Extract to read:

++++++

The latest tour de force of Ukraine's top female politician was emerging on Wednesday against no less a foil than Gazprom, Russia's largest corporation and the single largest owner of natural gas reserves on Earth.
Gazprom executives had been playing hard ball for weeks, warning they intended a total shut off of natural gas supplies to millions of Ukrainians, in the height of winter, since Ukrainians and particularly Tymoshenko's government weren't paying their bills.
Yet as the seconds ticked down to the end of 2008 it was Gazprom media spin experts that were scrambling to respond to Tymoshenko's latest moves, each dextrously timed to place the onus of a possible Russo-Ukrainian gas war - and the downstream damage it would cause in European energy markets - on Russia.
For weeks, it had seemed that Gazprom chairman Aleksei Miller held all the cards. Ukraine owed Gazprom between one and two billion dollars and, since the Ukrainians had been deadbeats for months, Miller had solid grounds to justify cutting off the Ukrainians the first moment it was legally possible, on the first day of 2009.
Ukraine's President Viktor Yushchenko, one of Tymoshenko's top opponents in Ukraine's turbulent domestic political arena, for months attempted to prevent a showdown with the Russians by pushing the Tymoshenko government to cut a new gas deal with the increasingly impatient Kremlin.
But gas negotiations dragged on into late December, with Tymoshenko blithely ignoring instructions from Yushchenko to cut a deal with the Russians or else. Yushchenko even went on television and accused Tymoshenko of "trying to make the domestic situation worse ... to further her own political ends."
"I only have the interests of the Motherland ... at heart," was Tymoshenko's deadpan response. It was only two days before the end of 2008, on a Tuesday, that the Tymoshenko government announced, with no fanfare and a rare near- total absence of early leaks to the press, that Ukraine had sent Gazprom 1.5 billion dollars, all or almost all of the outstanding debt, depending on whether the Ukrainians or Russians were doing the accounting.
Gazprom spokesmen dismissed the transfer, saying that Gazprom was aware Kiev had sent the money but also (somewhat unaccountably) that Gazprom had little idea when the cash might arrive in Moscow, as it was moving through the account of a Swiss middleman company half- owned by Gazprom.
But even as Gazprom spin specialists were arguing there still might be a European gas crisis caused by Ukraine, Tymoshenko dropped her next bomb, launching a formal letter to Gazprom warning that were Gazprom to cut Ukraine off even after Ukraine paid its debts in full, then Ukraine "could not guarantee full delivery of Gazprom product to European consumers."

++++++

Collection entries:
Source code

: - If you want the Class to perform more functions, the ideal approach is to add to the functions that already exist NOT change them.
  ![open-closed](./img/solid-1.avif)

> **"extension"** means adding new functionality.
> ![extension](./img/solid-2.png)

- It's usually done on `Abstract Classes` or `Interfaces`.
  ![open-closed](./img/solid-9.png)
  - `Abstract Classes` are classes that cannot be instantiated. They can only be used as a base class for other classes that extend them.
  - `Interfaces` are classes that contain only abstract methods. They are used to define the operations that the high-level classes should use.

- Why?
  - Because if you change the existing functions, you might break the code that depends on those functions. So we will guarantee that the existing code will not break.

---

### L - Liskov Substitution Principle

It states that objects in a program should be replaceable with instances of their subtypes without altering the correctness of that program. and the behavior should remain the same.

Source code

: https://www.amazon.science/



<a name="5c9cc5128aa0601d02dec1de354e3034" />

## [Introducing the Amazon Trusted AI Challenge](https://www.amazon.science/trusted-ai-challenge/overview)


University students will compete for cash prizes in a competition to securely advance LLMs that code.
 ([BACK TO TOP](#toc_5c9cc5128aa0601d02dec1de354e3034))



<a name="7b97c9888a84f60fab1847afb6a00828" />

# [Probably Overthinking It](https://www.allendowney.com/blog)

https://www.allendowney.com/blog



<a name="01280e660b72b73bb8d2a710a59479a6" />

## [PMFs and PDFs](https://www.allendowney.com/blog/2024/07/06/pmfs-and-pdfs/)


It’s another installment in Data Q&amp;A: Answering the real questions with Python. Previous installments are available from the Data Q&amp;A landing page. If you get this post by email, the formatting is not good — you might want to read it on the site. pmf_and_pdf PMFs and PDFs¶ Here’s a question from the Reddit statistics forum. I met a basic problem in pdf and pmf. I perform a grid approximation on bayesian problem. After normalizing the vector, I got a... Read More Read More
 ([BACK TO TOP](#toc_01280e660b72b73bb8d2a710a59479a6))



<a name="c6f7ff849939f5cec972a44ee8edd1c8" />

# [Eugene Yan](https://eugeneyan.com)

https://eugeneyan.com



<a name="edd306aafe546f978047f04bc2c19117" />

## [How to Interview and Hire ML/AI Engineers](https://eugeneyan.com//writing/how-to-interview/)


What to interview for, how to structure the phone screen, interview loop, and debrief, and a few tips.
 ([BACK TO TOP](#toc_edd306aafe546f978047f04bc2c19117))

++++++

Actions to take:
• a. Reproduce the passage of the Gazprom article that opens with the words containing "Ukraine's President Viktor" and closes with "increasingly impatient Kremlin.".
• b. Pick up the article on Tymoshenko and Gazprom after its final sentence and write what comes next.
The records play no part in the work here.

Written answers:
• a.
Ukraine's President Viktor Yushchenko, one of Tymoshenko's top opponents in Ukraine's turbulent domestic political arena, for months attempted to prevent a showdown with the Russians by pushing the Tymoshenko government to cut a new gas deal with the increasingly impatient Kremlin.

• b.
Ukraine had amassed gas "sufficient for months of operation for the whole country" in underground reservoirs, and was quite capable of living for some time through a Russian gas blockade, Tymoshenko pointed out, almost coyly, to a UT-1 television reporter.
Roughly two-thirds of Ukraine's gas needs come from Russian supplies, but with strong hydroelectric, coal, and nuclear power capacity Ukraine could likely weather a Russian gas embargo for months, energy market analysts said.
Tymoshenko in typical style for her tactics nonetheless left her real threats unspoken: that though most of the gas in Ukraine's underground reservoirs was Gazprom property, her government was quite ready to siphon it for Ukrainian schools and businesses, and that any Gazprom decision to cut off gas to Ukraine would strike Gazprom right on the bottom line by cutting into a critically-needed income stream from European gas sales, Gazprom's single largest earner.
The situation, as the last day of 2008 drew to a close, was rich with irony. The energy-poor Tymoshenko government was, arguably, holding mighty Gazprom hostage, essentially daring the Moscow firm to bet its corporate bottom line, at a time of international economic contraction, against Ukrainian willingness to steal Russian gas bound for Europe and moving through Ukrainian pipelines.
By afternoon on December 31, a time when Russian and Ukrainian families alike are preparing for the gifts and celebrations of the New Year's holiday, the gas negotiators were inching closer to an agreement, with Gazprom revising its midnight shut off deadline to mid-morning January 1, the first day of 2009.
Tymoshenko spent the day in talks with her energy advisors, and top Gazprom officials. If and when a deal were to be reached, Tymoshenko - not Yushchenko - would be the Ukrainian official fly to Moscow to sign a new gas contract in Kiev's name, the Interfax news agency reported.